Instructions to follow
Go from the first line below to the one with "Document page, 1241x1754 pixels." and print each line exactly.

Data provided
◇ ◇ ◇ ◇ ◇

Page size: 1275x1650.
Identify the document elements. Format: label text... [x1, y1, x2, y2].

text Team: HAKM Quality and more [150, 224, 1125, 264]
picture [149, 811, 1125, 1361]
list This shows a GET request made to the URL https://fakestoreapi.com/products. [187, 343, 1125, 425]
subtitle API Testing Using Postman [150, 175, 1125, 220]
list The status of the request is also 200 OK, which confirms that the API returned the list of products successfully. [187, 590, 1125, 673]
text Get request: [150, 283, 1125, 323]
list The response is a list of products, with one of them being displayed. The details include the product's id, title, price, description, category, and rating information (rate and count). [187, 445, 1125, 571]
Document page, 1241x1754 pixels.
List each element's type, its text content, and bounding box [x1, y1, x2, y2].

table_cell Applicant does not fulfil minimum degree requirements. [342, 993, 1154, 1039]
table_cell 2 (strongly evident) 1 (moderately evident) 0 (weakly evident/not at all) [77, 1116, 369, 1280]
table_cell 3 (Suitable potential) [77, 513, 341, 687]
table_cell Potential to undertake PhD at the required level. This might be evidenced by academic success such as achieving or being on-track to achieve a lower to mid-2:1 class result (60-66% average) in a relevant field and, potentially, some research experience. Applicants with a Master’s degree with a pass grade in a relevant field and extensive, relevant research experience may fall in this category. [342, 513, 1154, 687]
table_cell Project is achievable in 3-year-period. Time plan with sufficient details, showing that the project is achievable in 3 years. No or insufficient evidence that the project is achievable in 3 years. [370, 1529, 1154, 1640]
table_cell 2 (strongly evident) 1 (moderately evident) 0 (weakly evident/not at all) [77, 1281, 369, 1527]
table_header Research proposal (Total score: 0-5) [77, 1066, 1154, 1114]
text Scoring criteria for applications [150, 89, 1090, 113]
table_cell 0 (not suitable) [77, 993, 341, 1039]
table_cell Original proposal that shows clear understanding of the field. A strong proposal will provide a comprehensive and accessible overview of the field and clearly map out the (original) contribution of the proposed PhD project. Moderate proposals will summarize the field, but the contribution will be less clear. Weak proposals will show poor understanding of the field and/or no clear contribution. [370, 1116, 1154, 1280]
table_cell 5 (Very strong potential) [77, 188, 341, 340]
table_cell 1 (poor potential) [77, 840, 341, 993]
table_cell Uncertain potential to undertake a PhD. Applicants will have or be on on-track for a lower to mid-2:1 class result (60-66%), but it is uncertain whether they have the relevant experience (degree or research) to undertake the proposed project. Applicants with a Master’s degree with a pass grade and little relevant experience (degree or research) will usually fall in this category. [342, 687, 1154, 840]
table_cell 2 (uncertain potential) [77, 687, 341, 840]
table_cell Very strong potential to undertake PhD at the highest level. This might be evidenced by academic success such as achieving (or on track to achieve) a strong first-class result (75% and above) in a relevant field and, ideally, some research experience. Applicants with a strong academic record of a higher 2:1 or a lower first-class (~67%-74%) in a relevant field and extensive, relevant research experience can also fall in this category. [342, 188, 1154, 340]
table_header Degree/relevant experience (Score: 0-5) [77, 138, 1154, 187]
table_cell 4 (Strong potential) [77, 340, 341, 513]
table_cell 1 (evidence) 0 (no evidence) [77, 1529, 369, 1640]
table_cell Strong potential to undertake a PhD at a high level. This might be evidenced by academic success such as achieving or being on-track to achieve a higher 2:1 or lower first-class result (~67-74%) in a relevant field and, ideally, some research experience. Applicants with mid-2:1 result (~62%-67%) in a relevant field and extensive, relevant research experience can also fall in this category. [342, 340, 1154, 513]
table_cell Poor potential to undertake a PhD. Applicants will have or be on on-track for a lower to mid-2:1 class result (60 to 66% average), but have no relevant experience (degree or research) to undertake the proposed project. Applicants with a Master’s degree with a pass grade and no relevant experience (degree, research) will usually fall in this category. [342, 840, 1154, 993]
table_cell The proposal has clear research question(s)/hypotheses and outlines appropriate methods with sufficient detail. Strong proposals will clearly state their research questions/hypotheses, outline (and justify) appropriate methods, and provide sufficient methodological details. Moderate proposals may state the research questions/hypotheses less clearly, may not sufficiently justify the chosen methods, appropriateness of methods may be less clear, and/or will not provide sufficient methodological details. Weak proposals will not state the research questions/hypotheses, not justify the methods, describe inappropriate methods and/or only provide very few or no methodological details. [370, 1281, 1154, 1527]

◇ ◇ ◇ ◇ ◇

Result of this exercise
Page size: 1275x1650.
Identify the document elements. Format: label text... [x1, y1, x2, y2].

text Team: HAKM Quality and more [150, 224, 1125, 264]
picture [149, 811, 1125, 1361]
list This shows a GET request made to the URL https://fakestoreapi.com/products. [187, 343, 1125, 425]
subtitle API Testing Using Postman [150, 175, 1125, 220]
list The status of the request is also 200 OK, which confirms that the API returned the list of products successfully. [187, 590, 1125, 673]
text Get request: [150, 283, 1125, 323]
list The response is a list of products, with one of them being displayed. The details include the product's id, title, price, description, category, and rating information (rate and count). [187, 445, 1125, 571]
Document page, 1241x1754 pixels.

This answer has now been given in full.